Wednesday, June 3, 2009

Tip No. Six: Do Your Homework

My advice is to know something about your loved one's underlying medical conditions. Know what medications they take and what they are allergic to. If a new condition arises, say a stroke or cancer, then research what you can about it. No one expects you to be a doctor, unless of course you are one, but having some underlying knowledge about some of the issues at hand and the terminology that is going to get thrown at you will help you make better decisions. A couple of things brought me to adding this to my list: I can't tell you how many times in the last six months I have been asked what medications my mother is on. It's easy to answer now, because the nursing home hands me a rather thick folder to take with me to any outside appointments that contains a list of all her current medications. But, when this all first happened, I knew she took insulin, but not what kind or how much. I didn't even know there were different kinds of human insulin (one of dogs takes Vetsulin - that was the only variation I knew existed). And Mother took different dosages in the morning and the evening. And then her apartment was literally littered with pill bottles. I had no idea what she was taking all the time and what she just hung onto because that's what she does. And they'll ask you about surgeries and past hospitalizations. Some of it I knew, some I didn't, others I would forget about depending upon the stress of the situation, but it could all make an impact on how successful they can treat the patient. And make no mistake about it, you'll be the one answering the questions. My mother a) can't hear, b) can be combative and c) is addled to the point where you can't trust on the fact that she is following what you're saying. No one turned to her first to answer any of that data (which, of course, made her furious, but...)

Then you will quickly learn that medical professionals in a hospital setting are really, really busy. They also are not necessarily people oriented. Some, not all mind you, are fascinated by the work they do, not necessarily the people themselves. Think House without quite the attitude and probably a lot less money. So, they come sweeping in, tell you a lot of information in as brief a period of time as possible, using terms that sound Greek to you, but are in fact Latin, and then ask you if you have any questions, hoping to God that you don't so they can sweep back out. In the meantime, you're left with trying to wrap your head around what they just said and trying to make an informed decision about it. Modern large hospitals are a lesson in world culture these days as well. That is not a bad thing, but my hearing, thanks to way too many concerts with no ear plugs, is not what it used to, they are talking rapidly about things I'm not familiar with and, if you add any kind of accent to that, it was easy to lose me. Or, if I found their accent lovely or intriguing, I would find myself listening more their inflection or the lilt of their voice than what they were saying.

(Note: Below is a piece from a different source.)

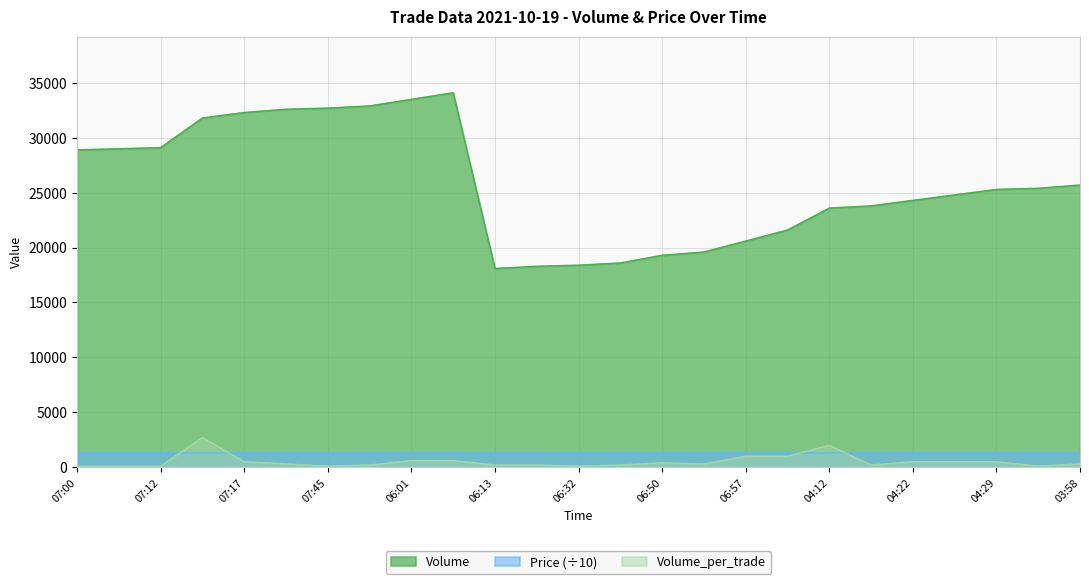

What is the total value across all series at 07:12?

30500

In short, I let a lot of critical information slip through my shattered mind early on, so I would need to spend a little time later figuring out what they had been trying to tell me in dumbed down terms.

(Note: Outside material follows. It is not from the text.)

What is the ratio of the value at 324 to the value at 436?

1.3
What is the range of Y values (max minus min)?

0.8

And, in the end, doctors and nurses are only human. They have opinions, they make mistakes. The less you know, the less likely you are to catch a problem before it's too late. I like how my friend Francine is approaching her mother's back problem. She and her family have considered the matter carefully. Francine researched the type of doctors who are qualified to handle the symptoms her mom has and had a list of them. She wanted two opinions, and the whole family conferred to help make the final decision to go forward with the surgery. Of course, they had some time. Sometimes, bad things happen in a flash. My father-in-law fell down the stairs in his home (I know, I seem to be a magnet for men who fall down stairs, but I was no where near them on any of these occasions). Everything changed in an instant. They thought he broke his back, then didn't think he did, then discovered later that in fact he had, and his health and quality of life declined rapidly from that point forward. No one could have foreseen that, of course. But once it was set in motion, understanding the treatments and options was vital. My mother- and sister-in-law cared for him at home for his last few years. They were very involved with his daily care and had to understand it.

Finally, if you have some basis of understanding what all these really busy people are tossing at you, and don't look like a deer caught in surgical lights, then they will tend to take you more seriously and, ironically perhaps, slow down just a bit and spend more time with you. Their respect level goes up a bit, and suddenly, I believe, they see you and your loved one a little more clearly as opposed to just scribbles on a chart. It certainly doesn't hurt. Figuratively speaking, that is.